The black gabbro outcrops along the eastern edge of our county are remnants of oceanic crust from the proto-Atlantic ocean that formed as the African Plate moved away from the North American Plate some 600 million years ago. The marble that underlies some of the middle parts of the county originated as limestone, along with other sedimentary rocks, on the eastern shores of the North American Plate during this rather quiescent period of time. It is composed largely of the remains of oceanic life that died and settled on the ocean floor.

Geologic Map of Howard County, MD
The granite found in Old Ellicott City, Woodstock, and Guildford quarries was the result of a later collision when the African Plate came roaring back – at a rate of a few inches per year – and collided once again with the North American Plate to form Pangea. During the collision, the sediments that had eroded from the continents and which had been accumulating for hundreds of millions of years were squeezed together and heated up. Some of these were pushed to great depths and melted into granitic magma and others were pushed to dizzying heights into a mountain belt, maybe as large as the Himalayas. Howard County is underlain by these metamorphic and igneous rocks that reveal the roots of these old mountains – they were right here but have been eroded away and washed into the current Atlantic Ocean.

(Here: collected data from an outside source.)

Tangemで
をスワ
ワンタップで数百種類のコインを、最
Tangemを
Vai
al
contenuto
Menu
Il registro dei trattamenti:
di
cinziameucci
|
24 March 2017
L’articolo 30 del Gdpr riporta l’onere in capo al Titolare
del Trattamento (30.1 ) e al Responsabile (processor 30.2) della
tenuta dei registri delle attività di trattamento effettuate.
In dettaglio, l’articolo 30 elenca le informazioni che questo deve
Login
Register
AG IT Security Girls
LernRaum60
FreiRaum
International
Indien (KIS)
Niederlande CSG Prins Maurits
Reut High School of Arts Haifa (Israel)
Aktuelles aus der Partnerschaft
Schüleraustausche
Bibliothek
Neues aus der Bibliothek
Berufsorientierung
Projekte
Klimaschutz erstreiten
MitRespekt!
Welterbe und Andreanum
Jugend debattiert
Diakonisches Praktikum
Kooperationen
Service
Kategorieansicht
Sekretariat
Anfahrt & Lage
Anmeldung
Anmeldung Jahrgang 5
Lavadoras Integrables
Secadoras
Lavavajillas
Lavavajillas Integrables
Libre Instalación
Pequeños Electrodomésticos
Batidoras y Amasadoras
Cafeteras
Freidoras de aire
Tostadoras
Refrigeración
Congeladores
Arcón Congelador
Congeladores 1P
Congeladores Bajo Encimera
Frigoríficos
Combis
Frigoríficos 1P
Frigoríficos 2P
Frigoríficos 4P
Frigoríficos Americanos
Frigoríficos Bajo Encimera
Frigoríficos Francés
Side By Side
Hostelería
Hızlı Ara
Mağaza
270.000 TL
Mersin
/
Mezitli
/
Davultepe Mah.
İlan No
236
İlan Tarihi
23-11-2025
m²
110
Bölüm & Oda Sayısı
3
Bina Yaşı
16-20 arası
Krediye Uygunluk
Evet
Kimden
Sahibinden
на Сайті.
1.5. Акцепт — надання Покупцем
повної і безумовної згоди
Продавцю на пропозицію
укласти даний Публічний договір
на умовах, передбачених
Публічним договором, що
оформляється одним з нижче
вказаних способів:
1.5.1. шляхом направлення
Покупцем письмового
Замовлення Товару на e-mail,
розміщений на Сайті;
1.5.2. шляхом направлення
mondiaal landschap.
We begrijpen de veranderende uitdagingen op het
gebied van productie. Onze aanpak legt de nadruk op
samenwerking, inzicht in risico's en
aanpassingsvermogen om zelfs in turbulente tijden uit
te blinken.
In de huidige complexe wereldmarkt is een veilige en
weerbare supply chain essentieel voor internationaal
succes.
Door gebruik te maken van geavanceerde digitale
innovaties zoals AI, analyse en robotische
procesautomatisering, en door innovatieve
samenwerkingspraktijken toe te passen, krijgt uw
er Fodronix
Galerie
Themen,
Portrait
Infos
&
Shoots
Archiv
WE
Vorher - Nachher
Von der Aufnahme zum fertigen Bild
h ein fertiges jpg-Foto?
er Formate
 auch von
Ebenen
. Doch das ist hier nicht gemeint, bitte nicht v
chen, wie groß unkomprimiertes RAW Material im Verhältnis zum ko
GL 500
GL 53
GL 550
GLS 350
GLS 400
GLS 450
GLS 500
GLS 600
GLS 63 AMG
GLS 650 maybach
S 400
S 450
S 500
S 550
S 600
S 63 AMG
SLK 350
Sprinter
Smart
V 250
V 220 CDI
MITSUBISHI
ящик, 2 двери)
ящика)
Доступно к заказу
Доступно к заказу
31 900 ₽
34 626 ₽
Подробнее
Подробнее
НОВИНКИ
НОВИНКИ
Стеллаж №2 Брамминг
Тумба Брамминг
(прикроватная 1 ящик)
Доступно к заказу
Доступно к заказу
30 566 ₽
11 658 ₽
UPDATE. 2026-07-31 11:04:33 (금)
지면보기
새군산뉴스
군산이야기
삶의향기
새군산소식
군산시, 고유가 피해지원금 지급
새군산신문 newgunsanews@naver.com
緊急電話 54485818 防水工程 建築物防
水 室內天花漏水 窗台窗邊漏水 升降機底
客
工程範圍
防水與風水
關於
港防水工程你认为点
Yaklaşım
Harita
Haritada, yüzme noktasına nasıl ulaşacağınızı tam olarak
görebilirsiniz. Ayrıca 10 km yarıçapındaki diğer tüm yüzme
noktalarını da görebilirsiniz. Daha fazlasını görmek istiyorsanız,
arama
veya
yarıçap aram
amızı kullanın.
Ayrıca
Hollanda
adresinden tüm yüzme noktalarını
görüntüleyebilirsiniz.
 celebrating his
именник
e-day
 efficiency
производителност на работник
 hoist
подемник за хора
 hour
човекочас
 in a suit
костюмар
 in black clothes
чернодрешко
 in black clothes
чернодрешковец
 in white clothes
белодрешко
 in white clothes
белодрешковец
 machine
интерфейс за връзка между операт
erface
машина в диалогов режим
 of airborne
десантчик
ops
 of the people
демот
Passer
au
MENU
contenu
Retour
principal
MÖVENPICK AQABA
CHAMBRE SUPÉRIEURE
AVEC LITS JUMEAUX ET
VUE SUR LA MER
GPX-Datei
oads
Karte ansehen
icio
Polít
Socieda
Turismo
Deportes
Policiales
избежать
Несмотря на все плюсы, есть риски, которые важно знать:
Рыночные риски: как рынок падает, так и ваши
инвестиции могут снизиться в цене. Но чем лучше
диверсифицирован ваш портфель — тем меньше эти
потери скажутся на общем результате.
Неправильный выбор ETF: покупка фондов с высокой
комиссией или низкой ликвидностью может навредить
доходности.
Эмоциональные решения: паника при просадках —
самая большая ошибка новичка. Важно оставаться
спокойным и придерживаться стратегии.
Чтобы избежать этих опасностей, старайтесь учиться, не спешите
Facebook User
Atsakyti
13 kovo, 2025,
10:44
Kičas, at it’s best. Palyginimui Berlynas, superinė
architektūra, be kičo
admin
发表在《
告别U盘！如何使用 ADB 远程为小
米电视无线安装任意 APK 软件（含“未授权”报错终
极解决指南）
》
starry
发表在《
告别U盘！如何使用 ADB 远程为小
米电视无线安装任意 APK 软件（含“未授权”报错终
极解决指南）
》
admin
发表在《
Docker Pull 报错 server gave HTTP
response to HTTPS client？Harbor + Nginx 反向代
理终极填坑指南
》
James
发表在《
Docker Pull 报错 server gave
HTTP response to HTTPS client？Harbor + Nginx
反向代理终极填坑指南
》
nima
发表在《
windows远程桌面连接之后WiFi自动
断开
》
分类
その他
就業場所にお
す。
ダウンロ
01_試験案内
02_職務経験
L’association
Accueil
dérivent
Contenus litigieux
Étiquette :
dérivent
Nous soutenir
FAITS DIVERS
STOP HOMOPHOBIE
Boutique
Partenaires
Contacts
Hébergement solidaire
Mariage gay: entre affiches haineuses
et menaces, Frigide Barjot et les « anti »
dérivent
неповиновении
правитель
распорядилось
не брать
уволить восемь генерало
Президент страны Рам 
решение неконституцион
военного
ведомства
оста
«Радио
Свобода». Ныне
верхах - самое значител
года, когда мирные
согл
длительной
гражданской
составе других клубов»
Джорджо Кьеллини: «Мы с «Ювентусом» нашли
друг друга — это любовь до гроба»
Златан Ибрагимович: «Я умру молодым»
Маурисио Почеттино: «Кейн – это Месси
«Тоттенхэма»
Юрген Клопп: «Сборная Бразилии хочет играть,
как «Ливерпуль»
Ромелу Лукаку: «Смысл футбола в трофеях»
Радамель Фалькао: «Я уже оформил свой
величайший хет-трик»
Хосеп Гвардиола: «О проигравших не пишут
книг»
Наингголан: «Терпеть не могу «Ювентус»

At the east end of Lake Elkhorn, on the south side of the lake, is a large exposure of these rocks. Note that the once horizontally layered metamorphosed sediments are tilted up to the west. They were uplifted, folded, and accreted onto the North American plate as the continents collided. These gray metamorphic rocks have been intruded by a fine-grained, pink granite (made up of quartz, feldspar and mica). If you look closely you can see how both the metamorphic rocks and the pink granite have later been intruded by a coarse grained granitic pegmatite. This period of continental mountain building climaxed 350 million years ago but the story is preserved and can be read in these rocks outcropping on Lake Elkhorn.
Take-a-way: Everywhere you look there is evidence of the past and evidence of the balance of how all things work together to form the earth as we know it.